**What you should do**
Without the images, write out the whole listing exactly.

**Data supplied**
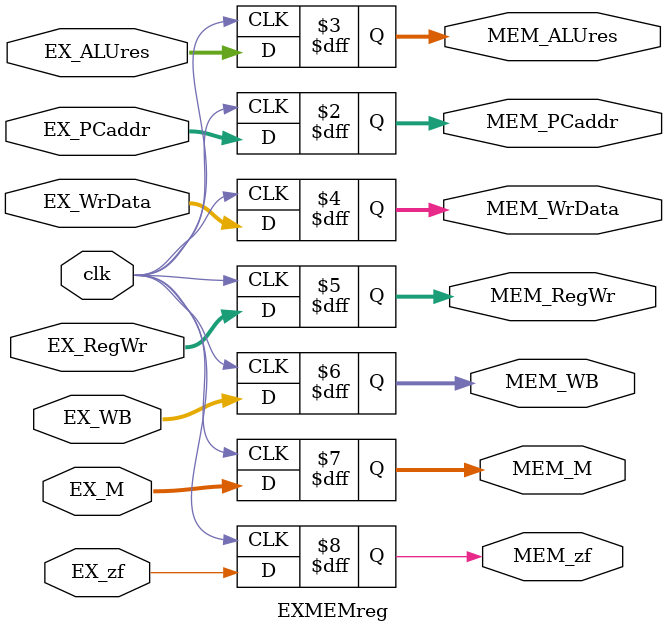
<source format=v>
module EXMEMreg(clk, EX_PCaddr,EX_zf,EX_ALUres,EX_WrData,EX_RegWr,EX_WB,EX_M,
						MEM_PCaddr,MEM_zf,MEM_ALUres,MEM_WrData,MEM_RegWr,MEM_WB,MEM_M);
	input clk,EX_zf;
	input [31:0]EX_PCaddr,EX_ALUres,EX_WrData;
	input [4:0]EX_RegWr;
	input [1:0]EX_WB;
	input [2:0]EX_M;
	output reg [31:0]MEM_PCaddr,MEM_ALUres,MEM_WrData;
	output reg [4:0]MEM_RegWr;
	output reg [1:0]MEM_WB;
	output reg [2:0]MEM_M;
	output reg MEM_zf;
	
	always@(posedge clk)
	begin
		MEM_PCaddr <= EX_PCaddr;
		MEM_zf <= EX_zf;
		MEM_ALUres <= EX_ALUres;
		MEM_WrData <= EX_WrData;
		MEM_RegWr <= EX_RegWr;
		MEM_WB <= EX_WB;
		MEM_M <= EX_M;
	end
endmodule

</source>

**Result**
<source format=v>
module EXMEMreg(clk, EX_PCaddr,EX_zf,EX_ALUres,EX_WrData,EX_RegWr,EX_WB,EX_M,
						MEM_PCaddr,MEM_zf,MEM_ALUres,MEM_WrData,MEM_RegWr,MEM_WB,MEM_M);
	input clk,EX_zf;
	input [31:0]EX_PCaddr,EX_ALUres,EX_WrData;
	input [4:0]EX_RegWr;
	input [1:0]EX_WB;
	input [2:0]EX_M;
	output reg [31:0]MEM_PCaddr,MEM_ALUres,MEM_WrData;
	output reg [4:0]MEM_RegWr;
	output reg [1:0]MEM_WB;
	output reg [2:0]MEM_M;
	output reg MEM_zf;
	
	always@(posedge clk)
	begin
		MEM_PCaddr <= EX_PCaddr;
		MEM_zf <= EX_zf;
		MEM_ALUres <= EX_ALUres;
		MEM_WrData <= EX_WrData;
		MEM_RegWr <= EX_RegWr;
		MEM_WB <= EX_WB;
		MEM_M <= EX_M;
	end
endmodule

</source>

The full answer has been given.